* Task goal:
Pick out the lines below that include the string "gestore".

* Data section:
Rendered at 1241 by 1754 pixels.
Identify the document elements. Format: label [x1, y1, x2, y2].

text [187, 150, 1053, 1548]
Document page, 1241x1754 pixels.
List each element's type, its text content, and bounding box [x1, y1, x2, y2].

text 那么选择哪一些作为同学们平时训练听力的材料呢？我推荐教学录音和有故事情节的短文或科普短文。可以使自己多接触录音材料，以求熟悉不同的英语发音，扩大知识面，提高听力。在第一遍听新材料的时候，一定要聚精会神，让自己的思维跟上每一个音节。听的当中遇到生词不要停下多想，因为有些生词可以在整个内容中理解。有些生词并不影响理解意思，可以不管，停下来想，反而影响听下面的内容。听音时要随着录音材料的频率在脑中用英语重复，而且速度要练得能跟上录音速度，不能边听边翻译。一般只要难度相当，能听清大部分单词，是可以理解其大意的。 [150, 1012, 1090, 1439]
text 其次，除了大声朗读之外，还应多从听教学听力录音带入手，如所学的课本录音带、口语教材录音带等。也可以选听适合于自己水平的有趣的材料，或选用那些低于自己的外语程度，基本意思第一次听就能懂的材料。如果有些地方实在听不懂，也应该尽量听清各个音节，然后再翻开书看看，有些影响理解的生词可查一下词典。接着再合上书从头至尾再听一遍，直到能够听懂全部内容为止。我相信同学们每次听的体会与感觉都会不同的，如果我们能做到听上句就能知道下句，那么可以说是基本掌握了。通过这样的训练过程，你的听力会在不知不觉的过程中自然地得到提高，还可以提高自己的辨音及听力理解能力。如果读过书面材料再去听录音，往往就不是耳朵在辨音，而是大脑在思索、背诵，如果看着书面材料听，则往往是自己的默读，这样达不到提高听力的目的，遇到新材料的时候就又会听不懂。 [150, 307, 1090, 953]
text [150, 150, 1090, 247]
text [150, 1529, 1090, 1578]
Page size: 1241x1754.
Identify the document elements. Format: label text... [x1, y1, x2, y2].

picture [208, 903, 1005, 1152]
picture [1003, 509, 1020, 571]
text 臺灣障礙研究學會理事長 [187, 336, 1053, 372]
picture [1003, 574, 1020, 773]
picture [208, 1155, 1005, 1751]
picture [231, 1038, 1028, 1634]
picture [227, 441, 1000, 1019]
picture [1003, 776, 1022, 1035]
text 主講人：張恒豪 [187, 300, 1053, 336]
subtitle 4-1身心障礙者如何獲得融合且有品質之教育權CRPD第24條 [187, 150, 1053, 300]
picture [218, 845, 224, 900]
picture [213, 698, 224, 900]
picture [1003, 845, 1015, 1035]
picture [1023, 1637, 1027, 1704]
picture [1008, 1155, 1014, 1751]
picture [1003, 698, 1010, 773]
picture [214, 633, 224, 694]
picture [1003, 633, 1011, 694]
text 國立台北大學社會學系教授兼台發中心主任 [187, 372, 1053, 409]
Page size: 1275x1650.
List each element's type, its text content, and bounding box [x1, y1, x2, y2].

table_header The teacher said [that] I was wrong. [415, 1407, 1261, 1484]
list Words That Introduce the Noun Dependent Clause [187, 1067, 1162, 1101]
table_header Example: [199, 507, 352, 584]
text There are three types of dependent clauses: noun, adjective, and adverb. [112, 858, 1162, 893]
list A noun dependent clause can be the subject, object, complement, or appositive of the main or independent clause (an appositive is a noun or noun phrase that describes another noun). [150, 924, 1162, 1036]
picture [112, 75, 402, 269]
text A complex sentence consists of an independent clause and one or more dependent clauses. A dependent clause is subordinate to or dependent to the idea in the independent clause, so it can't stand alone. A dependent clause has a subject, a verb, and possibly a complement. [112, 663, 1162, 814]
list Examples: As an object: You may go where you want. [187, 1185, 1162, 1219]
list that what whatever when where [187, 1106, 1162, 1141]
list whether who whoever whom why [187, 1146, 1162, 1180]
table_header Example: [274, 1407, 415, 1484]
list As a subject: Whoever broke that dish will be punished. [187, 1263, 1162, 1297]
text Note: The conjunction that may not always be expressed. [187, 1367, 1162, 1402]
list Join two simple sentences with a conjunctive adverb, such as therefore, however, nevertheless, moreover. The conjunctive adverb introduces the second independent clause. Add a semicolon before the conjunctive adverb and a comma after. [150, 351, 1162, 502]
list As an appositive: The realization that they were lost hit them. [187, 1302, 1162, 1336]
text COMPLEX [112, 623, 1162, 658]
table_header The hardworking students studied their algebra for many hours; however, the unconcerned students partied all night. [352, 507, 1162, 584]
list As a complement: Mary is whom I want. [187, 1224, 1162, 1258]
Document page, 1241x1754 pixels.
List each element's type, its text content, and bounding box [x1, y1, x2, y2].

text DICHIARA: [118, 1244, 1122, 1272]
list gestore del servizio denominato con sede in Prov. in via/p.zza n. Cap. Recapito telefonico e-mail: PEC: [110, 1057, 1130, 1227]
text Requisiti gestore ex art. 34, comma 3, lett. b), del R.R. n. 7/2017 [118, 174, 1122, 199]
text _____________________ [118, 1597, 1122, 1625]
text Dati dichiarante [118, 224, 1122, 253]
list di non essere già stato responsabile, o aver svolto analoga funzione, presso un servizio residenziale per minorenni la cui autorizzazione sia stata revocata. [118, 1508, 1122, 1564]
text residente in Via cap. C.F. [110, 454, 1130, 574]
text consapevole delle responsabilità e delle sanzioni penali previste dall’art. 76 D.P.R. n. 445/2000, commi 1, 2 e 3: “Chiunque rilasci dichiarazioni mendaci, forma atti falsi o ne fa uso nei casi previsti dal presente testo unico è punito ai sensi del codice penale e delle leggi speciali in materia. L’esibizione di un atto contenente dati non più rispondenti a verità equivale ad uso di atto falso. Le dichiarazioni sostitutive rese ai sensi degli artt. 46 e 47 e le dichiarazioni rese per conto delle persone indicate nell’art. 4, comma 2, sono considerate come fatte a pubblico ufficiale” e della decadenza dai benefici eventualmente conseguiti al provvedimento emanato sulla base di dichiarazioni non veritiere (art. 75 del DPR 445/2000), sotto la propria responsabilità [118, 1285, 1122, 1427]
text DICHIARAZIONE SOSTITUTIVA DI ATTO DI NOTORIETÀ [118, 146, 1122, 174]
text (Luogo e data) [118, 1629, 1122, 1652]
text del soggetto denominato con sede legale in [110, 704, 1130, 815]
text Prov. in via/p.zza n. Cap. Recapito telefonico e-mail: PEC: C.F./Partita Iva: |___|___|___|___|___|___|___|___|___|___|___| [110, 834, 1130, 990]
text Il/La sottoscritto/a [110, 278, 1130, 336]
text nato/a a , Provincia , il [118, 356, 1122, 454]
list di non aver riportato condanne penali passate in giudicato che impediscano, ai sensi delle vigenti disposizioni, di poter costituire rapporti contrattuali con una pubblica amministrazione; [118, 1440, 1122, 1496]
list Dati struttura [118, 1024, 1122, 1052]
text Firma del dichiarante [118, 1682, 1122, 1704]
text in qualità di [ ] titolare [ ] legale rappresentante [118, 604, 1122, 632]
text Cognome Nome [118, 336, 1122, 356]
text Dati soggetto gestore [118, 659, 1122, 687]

* The completed task:
list gestore del servizio denominato con sede in Prov. in via/p.zza n. Cap. Recapito telefonico e-mail: PEC: [110, 1057, 1130, 1227]
text Requisiti gestore ex art. 34, comma 3, lett. b), del R.R. n. 7/2017 [118, 174, 1122, 199]
text Dati soggetto gestore [118, 659, 1122, 687]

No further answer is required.